### WHAT IS NEEDED
Pick out the lines below that contain the string "return" and copy them all.

Collected data entries:
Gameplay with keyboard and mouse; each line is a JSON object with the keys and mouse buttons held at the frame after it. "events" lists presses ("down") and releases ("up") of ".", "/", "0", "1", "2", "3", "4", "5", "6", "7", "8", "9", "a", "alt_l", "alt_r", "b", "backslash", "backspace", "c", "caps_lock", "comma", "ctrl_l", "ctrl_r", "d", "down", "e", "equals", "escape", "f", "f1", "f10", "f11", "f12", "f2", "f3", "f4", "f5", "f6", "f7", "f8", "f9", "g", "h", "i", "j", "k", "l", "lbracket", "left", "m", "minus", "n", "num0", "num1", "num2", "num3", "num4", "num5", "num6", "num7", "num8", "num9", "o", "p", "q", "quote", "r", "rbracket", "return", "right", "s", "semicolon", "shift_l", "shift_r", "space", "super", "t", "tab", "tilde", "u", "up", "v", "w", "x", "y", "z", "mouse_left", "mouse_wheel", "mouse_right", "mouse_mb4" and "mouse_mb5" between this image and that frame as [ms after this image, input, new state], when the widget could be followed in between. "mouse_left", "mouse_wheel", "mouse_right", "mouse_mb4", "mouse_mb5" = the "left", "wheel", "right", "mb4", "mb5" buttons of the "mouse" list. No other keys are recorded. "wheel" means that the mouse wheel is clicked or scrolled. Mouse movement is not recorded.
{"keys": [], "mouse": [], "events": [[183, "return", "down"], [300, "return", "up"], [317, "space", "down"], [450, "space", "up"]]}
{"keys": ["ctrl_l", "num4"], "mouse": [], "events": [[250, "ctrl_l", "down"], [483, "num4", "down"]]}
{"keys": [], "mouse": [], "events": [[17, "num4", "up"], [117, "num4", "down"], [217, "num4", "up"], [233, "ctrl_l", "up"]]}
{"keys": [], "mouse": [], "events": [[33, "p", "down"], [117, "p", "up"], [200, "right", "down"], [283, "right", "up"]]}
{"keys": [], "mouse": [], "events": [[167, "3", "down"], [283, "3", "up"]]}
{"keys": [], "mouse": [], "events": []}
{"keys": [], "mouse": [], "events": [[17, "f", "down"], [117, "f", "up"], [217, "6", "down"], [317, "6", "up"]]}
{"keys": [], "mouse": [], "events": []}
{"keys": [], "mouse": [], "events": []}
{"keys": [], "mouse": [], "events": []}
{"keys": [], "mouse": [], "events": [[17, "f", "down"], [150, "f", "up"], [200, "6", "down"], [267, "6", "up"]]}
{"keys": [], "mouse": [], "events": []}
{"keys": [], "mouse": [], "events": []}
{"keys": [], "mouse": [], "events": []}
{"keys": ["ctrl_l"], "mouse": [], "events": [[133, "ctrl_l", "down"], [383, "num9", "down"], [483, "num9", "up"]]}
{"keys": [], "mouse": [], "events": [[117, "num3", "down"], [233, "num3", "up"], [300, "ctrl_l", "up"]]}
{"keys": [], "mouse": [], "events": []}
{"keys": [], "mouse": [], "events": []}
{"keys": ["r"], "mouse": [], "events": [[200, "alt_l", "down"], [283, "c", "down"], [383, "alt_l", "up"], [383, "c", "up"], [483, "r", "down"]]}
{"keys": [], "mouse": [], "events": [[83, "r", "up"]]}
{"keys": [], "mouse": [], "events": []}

### EXERCISE SOLUTION
Gameplay with keyboard and mouse; each line is a JSON object with the keys and mouse buttons held at the frame after it. "events" lists presses ("down") and releases ("up") of ".", "/", "0", "1", "2", "3", "4", "5", "6", "7", "8", "9", "a", "alt_l", "alt_r", "b", "backslash", "backspace", "c", "caps_lock", "comma", "ctrl_l", "ctrl_r", "d", "down", "e", "equals", "escape", "f", "f1", "f10", "f11", "f12", "f2", "f3", "f4", "f5", "f6", "f7", "f8", "f9", "g", "h", "i", "j", "k", "l", "lbracket", "left", "m", "minus", "n", "num0", "num1", "num2", "num3", "num4", "num5", "num6", "num7", "num8", "num9", "o", "p", "q", "quote", "r", "rbracket", "return", "right", "s", "semicolon", "shift_l", "shift_r", "space", "super", "t", "tab", "tilde", "u", "up", "v", "w", "x", "y", "z", "mouse_left", "mouse_wheel", "mouse_right", "mouse_mb4" and "mouse_mb5" between this image and that frame as [ms after this image, input, new state], when the widget could be followed in between. "mouse_left", "mouse_wheel", "mouse_right", "mouse_mb4", "mouse_mb5" = the "left", "wheel", "right", "mb4", "mb5" buttons of the "mouse" list. No other keys are recorded. "wheel" means that the mouse wheel is clicked or scrolled. Mouse movement is not recorded.
{"keys": [], "mouse": [], "events": [[183, "return", "down"], [300, "return", "up"], [317, "space", "down"], [450, "space", "up"]]}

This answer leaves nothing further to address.